From the records below, find each line with the string "detector" and copy it.

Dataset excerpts
━━━━━━━━━━
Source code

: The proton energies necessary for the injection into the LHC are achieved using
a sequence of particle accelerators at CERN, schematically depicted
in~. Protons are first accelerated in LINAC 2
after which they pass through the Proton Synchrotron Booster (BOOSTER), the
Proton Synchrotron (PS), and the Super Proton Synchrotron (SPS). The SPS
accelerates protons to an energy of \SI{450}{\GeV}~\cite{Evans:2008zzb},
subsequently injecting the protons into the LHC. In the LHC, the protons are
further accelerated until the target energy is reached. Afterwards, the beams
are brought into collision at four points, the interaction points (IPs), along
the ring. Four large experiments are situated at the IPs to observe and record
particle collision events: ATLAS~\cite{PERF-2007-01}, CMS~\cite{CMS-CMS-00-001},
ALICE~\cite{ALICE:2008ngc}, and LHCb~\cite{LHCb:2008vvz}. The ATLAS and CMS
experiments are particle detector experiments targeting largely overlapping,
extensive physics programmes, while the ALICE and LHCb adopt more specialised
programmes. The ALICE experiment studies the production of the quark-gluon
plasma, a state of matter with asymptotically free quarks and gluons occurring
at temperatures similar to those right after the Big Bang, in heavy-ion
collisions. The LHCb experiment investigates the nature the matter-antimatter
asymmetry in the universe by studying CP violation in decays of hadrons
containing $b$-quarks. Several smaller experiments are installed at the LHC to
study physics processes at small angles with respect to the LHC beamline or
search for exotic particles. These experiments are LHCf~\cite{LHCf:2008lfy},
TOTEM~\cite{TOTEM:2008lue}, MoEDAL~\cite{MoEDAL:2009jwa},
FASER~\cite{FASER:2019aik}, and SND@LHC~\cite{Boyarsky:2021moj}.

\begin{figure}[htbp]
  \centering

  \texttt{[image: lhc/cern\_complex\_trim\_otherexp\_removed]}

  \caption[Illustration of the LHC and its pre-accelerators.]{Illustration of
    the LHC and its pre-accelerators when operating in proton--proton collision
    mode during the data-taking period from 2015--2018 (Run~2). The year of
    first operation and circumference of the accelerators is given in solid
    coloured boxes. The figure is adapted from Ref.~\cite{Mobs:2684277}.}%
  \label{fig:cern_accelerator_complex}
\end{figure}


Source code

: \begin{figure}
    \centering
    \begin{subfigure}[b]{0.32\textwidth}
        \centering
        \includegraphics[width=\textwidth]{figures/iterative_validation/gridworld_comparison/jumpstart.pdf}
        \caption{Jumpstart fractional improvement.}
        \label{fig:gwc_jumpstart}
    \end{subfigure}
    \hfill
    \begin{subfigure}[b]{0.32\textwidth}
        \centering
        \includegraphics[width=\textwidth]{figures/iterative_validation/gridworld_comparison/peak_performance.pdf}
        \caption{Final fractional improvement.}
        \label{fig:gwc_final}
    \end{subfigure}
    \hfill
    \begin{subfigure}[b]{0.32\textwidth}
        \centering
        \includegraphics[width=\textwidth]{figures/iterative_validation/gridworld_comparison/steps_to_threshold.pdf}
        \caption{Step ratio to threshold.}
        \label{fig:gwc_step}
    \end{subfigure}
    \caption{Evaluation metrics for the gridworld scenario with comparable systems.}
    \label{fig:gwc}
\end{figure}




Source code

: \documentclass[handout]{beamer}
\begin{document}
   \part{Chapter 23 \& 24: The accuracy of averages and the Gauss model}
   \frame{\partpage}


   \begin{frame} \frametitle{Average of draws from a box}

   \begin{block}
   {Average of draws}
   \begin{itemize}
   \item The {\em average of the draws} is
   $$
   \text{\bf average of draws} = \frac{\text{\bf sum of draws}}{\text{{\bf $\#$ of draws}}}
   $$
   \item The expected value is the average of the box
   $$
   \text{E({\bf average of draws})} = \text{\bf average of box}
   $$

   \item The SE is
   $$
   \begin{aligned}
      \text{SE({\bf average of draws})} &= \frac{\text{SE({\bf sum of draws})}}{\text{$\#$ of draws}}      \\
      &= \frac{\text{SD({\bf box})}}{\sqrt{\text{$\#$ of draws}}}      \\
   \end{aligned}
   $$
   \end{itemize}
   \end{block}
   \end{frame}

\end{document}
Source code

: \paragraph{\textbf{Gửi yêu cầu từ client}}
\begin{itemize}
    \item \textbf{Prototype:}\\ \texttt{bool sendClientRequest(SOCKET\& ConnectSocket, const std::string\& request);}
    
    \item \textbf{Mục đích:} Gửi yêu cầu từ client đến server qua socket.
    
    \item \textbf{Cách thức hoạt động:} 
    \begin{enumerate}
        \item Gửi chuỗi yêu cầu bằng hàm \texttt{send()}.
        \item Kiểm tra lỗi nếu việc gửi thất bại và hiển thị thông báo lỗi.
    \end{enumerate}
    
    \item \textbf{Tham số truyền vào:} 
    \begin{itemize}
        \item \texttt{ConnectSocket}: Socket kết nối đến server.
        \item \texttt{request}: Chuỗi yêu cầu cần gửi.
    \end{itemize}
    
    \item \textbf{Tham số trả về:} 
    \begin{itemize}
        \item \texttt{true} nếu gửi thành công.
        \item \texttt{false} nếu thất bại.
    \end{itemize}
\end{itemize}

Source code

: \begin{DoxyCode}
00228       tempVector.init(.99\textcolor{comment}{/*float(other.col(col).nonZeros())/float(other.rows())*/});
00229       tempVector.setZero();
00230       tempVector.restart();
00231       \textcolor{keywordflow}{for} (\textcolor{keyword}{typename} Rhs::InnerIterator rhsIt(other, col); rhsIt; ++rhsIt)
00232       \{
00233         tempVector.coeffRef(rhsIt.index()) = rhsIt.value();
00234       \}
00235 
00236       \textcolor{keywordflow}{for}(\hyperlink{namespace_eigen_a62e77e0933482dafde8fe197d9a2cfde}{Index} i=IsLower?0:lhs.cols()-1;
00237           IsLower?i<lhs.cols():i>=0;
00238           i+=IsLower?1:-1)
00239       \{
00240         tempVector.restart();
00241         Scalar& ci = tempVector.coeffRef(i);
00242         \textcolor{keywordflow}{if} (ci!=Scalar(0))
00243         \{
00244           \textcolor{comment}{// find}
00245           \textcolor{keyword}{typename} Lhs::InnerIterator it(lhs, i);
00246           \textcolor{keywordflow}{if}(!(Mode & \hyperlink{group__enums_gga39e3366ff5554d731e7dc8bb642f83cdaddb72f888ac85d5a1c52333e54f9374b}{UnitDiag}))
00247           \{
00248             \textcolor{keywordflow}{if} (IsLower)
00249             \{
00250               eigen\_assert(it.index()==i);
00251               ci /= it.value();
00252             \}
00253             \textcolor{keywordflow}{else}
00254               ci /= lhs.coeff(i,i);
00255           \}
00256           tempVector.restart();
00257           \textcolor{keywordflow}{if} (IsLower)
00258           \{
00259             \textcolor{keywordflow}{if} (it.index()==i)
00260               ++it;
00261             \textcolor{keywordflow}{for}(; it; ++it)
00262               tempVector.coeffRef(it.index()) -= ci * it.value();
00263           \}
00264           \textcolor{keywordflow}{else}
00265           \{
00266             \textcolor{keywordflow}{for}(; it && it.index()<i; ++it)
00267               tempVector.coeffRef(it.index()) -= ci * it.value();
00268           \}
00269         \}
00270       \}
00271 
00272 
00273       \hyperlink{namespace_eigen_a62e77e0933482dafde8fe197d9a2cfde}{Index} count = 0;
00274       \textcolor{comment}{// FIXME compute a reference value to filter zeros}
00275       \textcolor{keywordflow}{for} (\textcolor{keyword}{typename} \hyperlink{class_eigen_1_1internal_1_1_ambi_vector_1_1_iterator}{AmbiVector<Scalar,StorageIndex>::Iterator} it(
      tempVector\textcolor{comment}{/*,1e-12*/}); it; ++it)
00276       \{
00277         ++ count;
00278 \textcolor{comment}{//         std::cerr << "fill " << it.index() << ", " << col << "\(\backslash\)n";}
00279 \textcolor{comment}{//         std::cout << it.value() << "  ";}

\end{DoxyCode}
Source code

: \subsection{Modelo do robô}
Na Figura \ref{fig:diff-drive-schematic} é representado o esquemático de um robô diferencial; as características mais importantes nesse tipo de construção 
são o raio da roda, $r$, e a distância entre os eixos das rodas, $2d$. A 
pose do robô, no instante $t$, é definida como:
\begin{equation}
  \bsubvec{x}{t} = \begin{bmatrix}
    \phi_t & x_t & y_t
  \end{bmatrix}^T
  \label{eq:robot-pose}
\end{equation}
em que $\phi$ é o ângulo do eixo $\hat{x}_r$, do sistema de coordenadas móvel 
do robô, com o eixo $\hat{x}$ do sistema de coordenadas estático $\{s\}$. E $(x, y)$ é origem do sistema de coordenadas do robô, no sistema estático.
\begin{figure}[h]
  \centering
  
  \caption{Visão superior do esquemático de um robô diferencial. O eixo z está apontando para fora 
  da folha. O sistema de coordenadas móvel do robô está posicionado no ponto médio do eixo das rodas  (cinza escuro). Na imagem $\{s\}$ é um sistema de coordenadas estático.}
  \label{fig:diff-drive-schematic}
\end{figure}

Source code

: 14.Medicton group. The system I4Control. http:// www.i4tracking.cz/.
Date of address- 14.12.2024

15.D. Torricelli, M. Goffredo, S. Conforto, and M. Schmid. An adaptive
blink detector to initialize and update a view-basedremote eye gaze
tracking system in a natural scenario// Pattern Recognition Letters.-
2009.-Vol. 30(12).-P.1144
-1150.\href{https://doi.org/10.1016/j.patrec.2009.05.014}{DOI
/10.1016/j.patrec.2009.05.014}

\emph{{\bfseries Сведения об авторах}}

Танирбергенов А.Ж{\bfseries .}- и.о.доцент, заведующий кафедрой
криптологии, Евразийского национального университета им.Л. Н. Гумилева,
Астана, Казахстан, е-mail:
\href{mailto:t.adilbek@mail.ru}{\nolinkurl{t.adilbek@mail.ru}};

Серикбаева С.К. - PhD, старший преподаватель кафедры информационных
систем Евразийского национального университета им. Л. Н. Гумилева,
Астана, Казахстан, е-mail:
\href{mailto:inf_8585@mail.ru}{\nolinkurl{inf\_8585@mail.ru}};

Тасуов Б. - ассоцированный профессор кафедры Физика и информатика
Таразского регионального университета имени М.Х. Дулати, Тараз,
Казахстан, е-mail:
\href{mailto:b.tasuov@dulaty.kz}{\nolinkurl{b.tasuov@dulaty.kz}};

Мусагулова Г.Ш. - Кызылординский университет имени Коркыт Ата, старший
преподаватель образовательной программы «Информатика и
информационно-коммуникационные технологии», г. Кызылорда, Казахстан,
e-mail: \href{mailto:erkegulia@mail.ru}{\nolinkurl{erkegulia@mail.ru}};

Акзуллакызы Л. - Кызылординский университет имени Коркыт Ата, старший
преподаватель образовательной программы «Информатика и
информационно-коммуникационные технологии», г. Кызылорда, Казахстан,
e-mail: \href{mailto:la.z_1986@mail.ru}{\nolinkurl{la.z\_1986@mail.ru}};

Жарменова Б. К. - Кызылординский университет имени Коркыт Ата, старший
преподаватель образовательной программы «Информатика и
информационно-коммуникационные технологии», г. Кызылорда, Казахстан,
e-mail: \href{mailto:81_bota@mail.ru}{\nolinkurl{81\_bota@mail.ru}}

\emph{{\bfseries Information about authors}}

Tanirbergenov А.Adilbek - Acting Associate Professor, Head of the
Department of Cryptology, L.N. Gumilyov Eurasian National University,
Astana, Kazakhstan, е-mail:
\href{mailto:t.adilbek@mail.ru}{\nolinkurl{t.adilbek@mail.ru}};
━━━━━━━━━━
TASK ANSWER:
experiments are particle detector experiments targeting largely overlapping,
blink detector to initialize and update a view-basedremote eye gaze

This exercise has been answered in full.